While the world marveled at Google's recent Gemini update to Bard, Mixtral 8x7B also quietly released. It employs a Mixture of Experts (MoE) to give human-like responses, which is different compared to how the likes of ChatGPT and Google Bard do it. Not only does it result in good responses, but Mistal, the company behind Mixtral, says that it's a 46.7 billion parameter model with the hardware requirements of one just a fraction of the size.

What makes Mixtral 8x7B even more exciting is that it matches or outperforms both ChatGPT's GPT-3.5 model and Meta's Llama 2 70B model. It's licensed under Apache 2.0, a permissive licensing model, and is open to anyone to use and download. It handles contexts of up to 32k tokens, can work in English, French, Italian, German, and Spanish, and can generate code.

Who is Mistral AI? What is Mixtral?

Mistral AI is a French artificial intelligence company founded earlier this year by researchers who worked at both Meta and Google. It recently raised around 450 million euro, and its most recent model, 8x7B, was released in a nondescript Torrent magnet link shared on Twitter.

Mixtral employs a MoE to generate responses with incoming tokens, where some tokens will be routed to different experts in the system. Each expert is a neural network, and Mixtral 8x7B has eight experts. (As an aside, you can even have hierarchal MoEs where an expert is just another MoE.) When you submit a prompt to Mixtral 8x7B, it goes to a router network to select which expert will process each token most effectively. With Mixtral, two experts are chosen per token, and the output is a combination of the two.

MoEs have advantages and disadvantages, with one of those advantages being immediately obvious when training. These models are compute-efficient to pretrain but can fall victim to overfitting during fine-tuning. Overfitting, in this case, refers to models remembering their training data and using it verbatim in responses.

Another advantage is that their inference tends to be faster since they only use some MoEs during inference. However, you'll still need enough RAM to hold a 47B parameter model. It uses 47B instead of 56B, as many model parameters are shared between all the MoEs, and not all 7B parameters in each expert are multiplied by eight.

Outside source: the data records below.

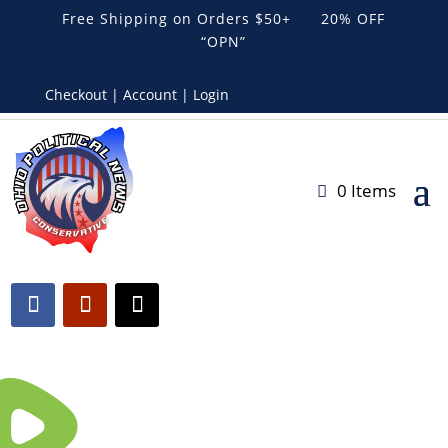
Free Shipping on Orders $50+ 20% OFF
“OPN”
Checkout | Account | Login
0 Items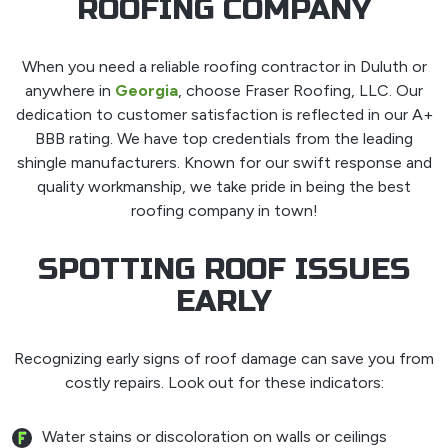
ROOFING COMPANY
When you need a reliable roofing contractor in Duluth or
anywhere in
Georgia
, choose Fraser Roofing, LLC. Our
dedication to customer satisfaction is reflected in our A+
BBB rating. We have top credentials from the leading
shingle manufacturers. Known for our swift response and
quality workmanship, we take pride in being the best
roofing company in town!
SPOTTING ROOF ISSUES
EARLY
Recognizing early signs of roof damage can save you from
costly repairs. Look out for these indicators:
Water stains or discoloration on walls or ceilings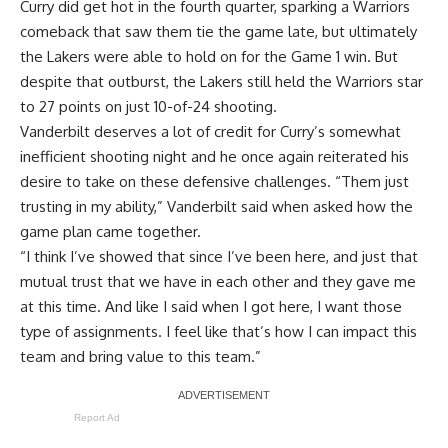
Curry did get hot in the fourth quarter, sparking a Warriors
comeback that saw them tie the game late, but ultimately
the Lakers were able to hold on for the Game 1 win
. But
despite that outburst, the Lakers still held the Warriors star
to 27 points on just 10-of-24 shooting.
Vanderbilt deserves a lot of credit for Curry’s somewhat
inefficient shooting night and he once again reiterated his
desire to take on these defensive challenges. “Them just
trusting in my ability,” Vanderbilt said when asked how the
game plan came together.
“I think I’ve showed that since I’ve been here, and just that
mutual trust that we have in each other and they gave me
at this time. And like I said when I got here, I want those
type of assignments. I feel like that’s how I can impact this
team and bring value to this team.”
Report Ad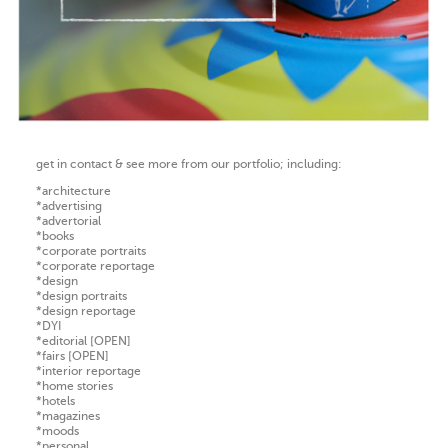
get in contact & see more from our portfolio; including:
*architecture
*advertising
*advertorial
*books
*corporate portraits
*corporate reportage
*design
*design portraits
*design reportage
*DYI
*editorial [OPEN]
*fairs [OPEN]
*interior reportage
*home stories
*hotels
*magazines
*moods
*personal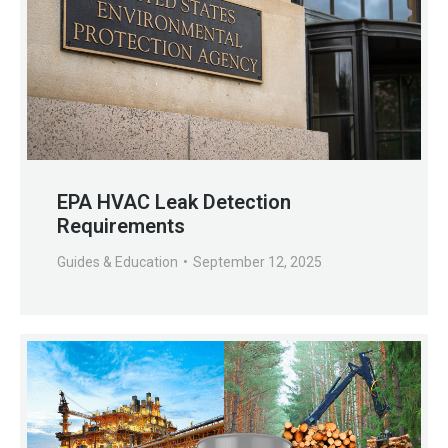
EPA HVAC Leak Detection
Requirements
Guides & Education
September 12, 2025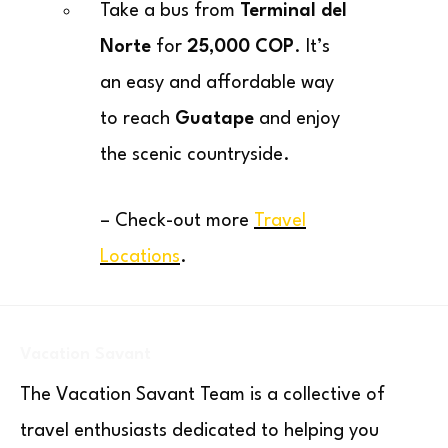
Take a bus from
Terminal del
Norte
for
25,000 COP
. It’s
an easy and affordable way
to reach
Guatape
and enjoy
the scenic countryside.
– Check-out more
Travel
Locations
.
Vacation Savant
The Vacation Savant Team is a collective of
travel enthusiasts dedicated to helping you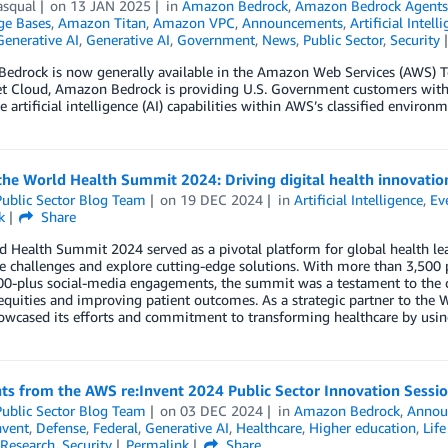
asqual
on
13 JAN 2025
in
Amazon Bedrock
,
Amazon Bedrock Agent
e Bases
,
Amazon Titan
,
Amazon VPC
,
Announcements
,
Artificial Intell
Generative AI
,
Generative AI
,
Government
,
News
,
Public Sector
,
Security
edrock is now generally available in the Amazon Web Services (AWS) To
et Cloud, Amazon Bedrock is providing U.S. Government customers with
e artificial intelligence (AI) capabilities within AWS’s classified environm
he World Health Summit 2024: Driving digital health innovatio
ublic Sector Blog Team
on
19 DEC 2024
in
Artificial Intelligence
,
Ev
k
Share
 Health Summit 2024 served as a pivotal platform for global health lea
e challenges and explore cutting-edge solutions. With more than 3,500 p
00-plus social-media engagements, the summit was a testament to the 
equities and improving patient outcomes. As a strategic partner to t
wcased its efforts and commitment to transforming healthcare by using
ts from the AWS re:Invent 2024 Public Sector Innovation Sessi
ublic Sector Blog Team
on
03 DEC 2024
in
Amazon Bedrock
,
Annou
nvent
,
Defense
,
Federal
,
Generative AI
,
Healthcare
,
Higher education
,
Life
Research
,
Security
Permalink
Share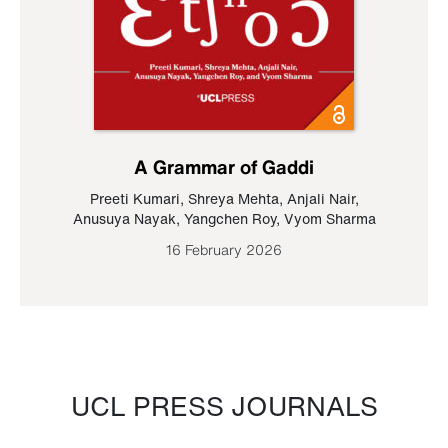
A Grammar of Gaddi
Preeti Kumari
,
Shreya Mehta
,
Anjali Nair
,
Anusuya Nayak
,
Yangchen Roy
,
Vyom Sharma
16 February 2026
UCL PRESS JOURNALS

How good is Mixtral 8x7B, and how can I use it?

Mixtral 8x7B manages to match or outperform GPT-3.5 and Llama 2 70B in most benchmarks, making it the best open-weight model available. Mistral AI shared a number of benchmarks that the LLM has performed in so far, and the results are quite impressive, to say the least.

Source: Mistral AI

It's completely user-tunable, and anybody can deploy it. If you have a powerful enough computer, you can run it locally in LM Studio. There are guard rails you can also enable to protect against dangerous or harmful content, though they aren't enabled by default. The benchmarks above show that it's capable of MMLU, or Massive Multitask Language Understanding, which uses a combination of more than 50 subjects such as math, physics, history, law, medicine, and ethics for testing world knowledge and problem-solving abilities. This is the most important benchmark that most LLMs (including Gemini) will target.

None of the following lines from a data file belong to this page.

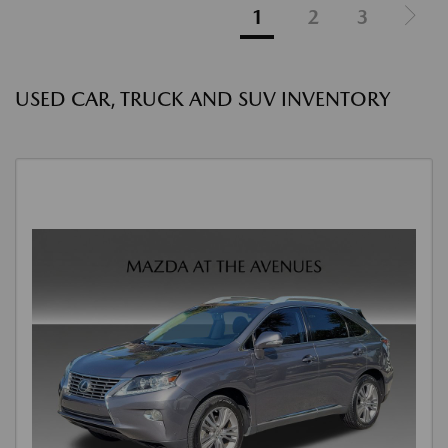
1
2
3
USED CAR, TRUCK AND SUV INVENTORY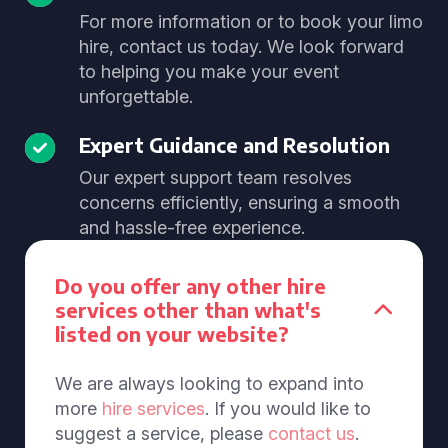
For more information or to book your limo
hire, contact us today. We look forward
to helping you make your event
unforgettable.
Expert Guidance and Resolution
Our expert support team resolves
concerns efficiently, ensuring a smooth
and hassle-free experience.
Do you offer any other hire
services other than what's
listed on your website?
We are always looking to expand into
more
hire services
. If you would like to
suggest a service, please
contact us
.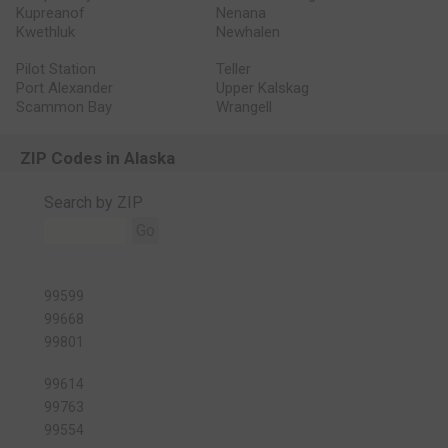
Kupreanof
Nenana
Kwethluk
Newhalen
Pilot Station
Teller
Port Alexander
Upper Kalskag
Scammon Bay
Wrangell
ZIP Codes in Alaska
Search by ZIP
Go
99599
99668
99801
99614
99763
99554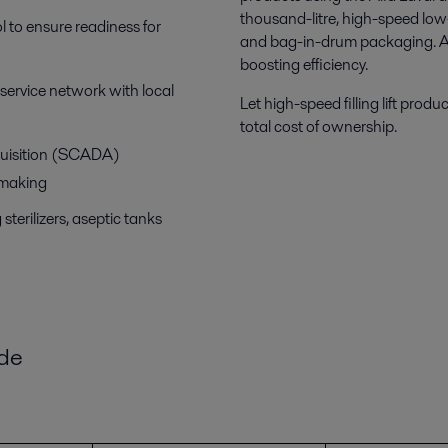
thousand-litre, high-speed low-
l to ensure readiness for
and bag-in-drum packaging. All 
boosting efficiency.
a service network with local
Let high-speed filling lift produ
total cost of ownership.
quisition (SCADA)
-making
sterilizers, aseptic tanks
ide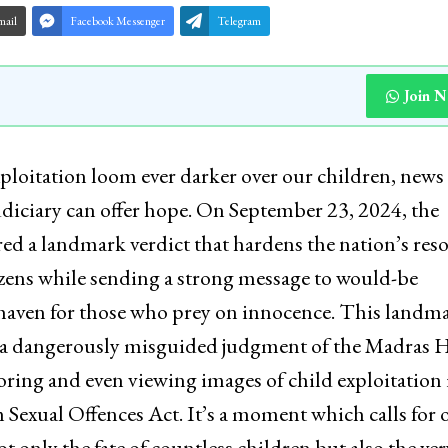
mail
Facebook Messenger
Telegram
Join 
ploitation loom ever darker over our children, news
judiciary can offer hope. On September 23, 2024, the
ed a landmark verdict that hardens the nation’s reso
tizens while sending a strong message to would-be
 haven for those who prey on innocence. This landm
 a dangerously misguided judgment of the Madras 
ring and even viewing images of child exploitation 
 Sexual Offences Act. It’s a moment which calls for 
t only the fate of countless children but also the ver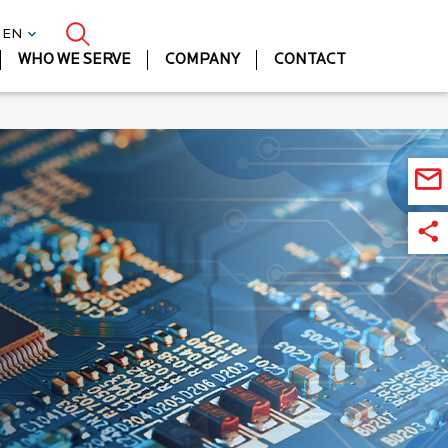
| EN
WHO WE SERVE
COMPANY
CONTACT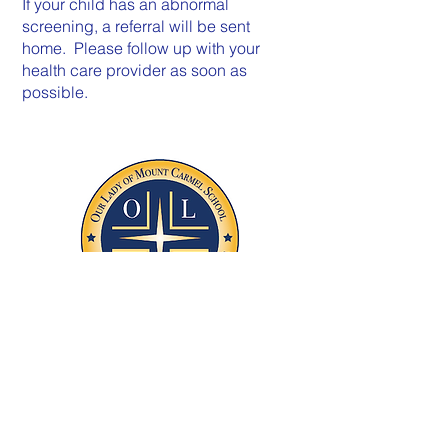
If your child has an abnormal
screening, a referral will be sent
home. Please follow up with your
health care provider as soon as
possible.
1220 First Avenue, Asbury Park, NJ, 07712
732-775-8989
Phone |
732-775-0108
Fax
FOLLOW US!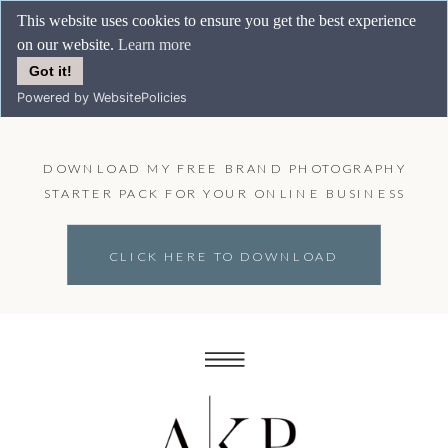
This website uses cookies to ensure you get the best experience
on our website.
Learn more
Got it!
Powered by WebsitePolicies
DOWNLOAD MY FREE BRAND PHOTOGRAPHY
STARTER PACK FOR YOUR ONLINE BUSINESS
CLICK HERE TO DOWNLOAD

If you want to try out Mixtral 8x7B and don't want to or can't run it locally, it's on Hugging Face and available for use. Hugging Face's implementation has those guard rails enabled by default, so the experience will be similar to ChatGPT 3.5 at present, both in performance and in what you can ask it. There isn't really anything that it specializes in as such, rather than being a catch-all LLM.

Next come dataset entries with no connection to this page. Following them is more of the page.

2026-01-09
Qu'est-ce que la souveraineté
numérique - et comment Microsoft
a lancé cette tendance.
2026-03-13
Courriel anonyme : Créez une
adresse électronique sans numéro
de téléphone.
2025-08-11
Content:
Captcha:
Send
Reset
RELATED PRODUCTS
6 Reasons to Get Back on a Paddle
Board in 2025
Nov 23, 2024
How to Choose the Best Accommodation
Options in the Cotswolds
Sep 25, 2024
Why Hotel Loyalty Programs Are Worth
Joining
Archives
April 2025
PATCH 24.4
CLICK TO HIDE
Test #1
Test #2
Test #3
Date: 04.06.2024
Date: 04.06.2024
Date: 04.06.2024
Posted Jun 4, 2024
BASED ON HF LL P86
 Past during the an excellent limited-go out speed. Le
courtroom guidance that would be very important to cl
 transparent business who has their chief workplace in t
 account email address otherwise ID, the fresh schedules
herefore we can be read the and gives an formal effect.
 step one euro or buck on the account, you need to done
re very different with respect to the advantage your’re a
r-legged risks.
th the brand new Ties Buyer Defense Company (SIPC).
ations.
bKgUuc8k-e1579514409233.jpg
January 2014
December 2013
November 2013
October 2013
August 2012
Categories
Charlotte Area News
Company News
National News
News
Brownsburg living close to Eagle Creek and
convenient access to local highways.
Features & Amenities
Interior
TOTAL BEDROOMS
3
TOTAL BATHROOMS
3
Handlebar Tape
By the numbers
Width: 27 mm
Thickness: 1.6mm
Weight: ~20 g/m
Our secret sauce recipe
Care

More large language models are around the corner

There are always new advancements to be made in technology, and 2023 has been the year of generative AI. We expect that more models will be released over the next year or longer, and there are always improvements to be made. With rumors swirling around OpenAI and an apparent advent of Artificial General Intelligence, things are likely to get even crazier in the near future.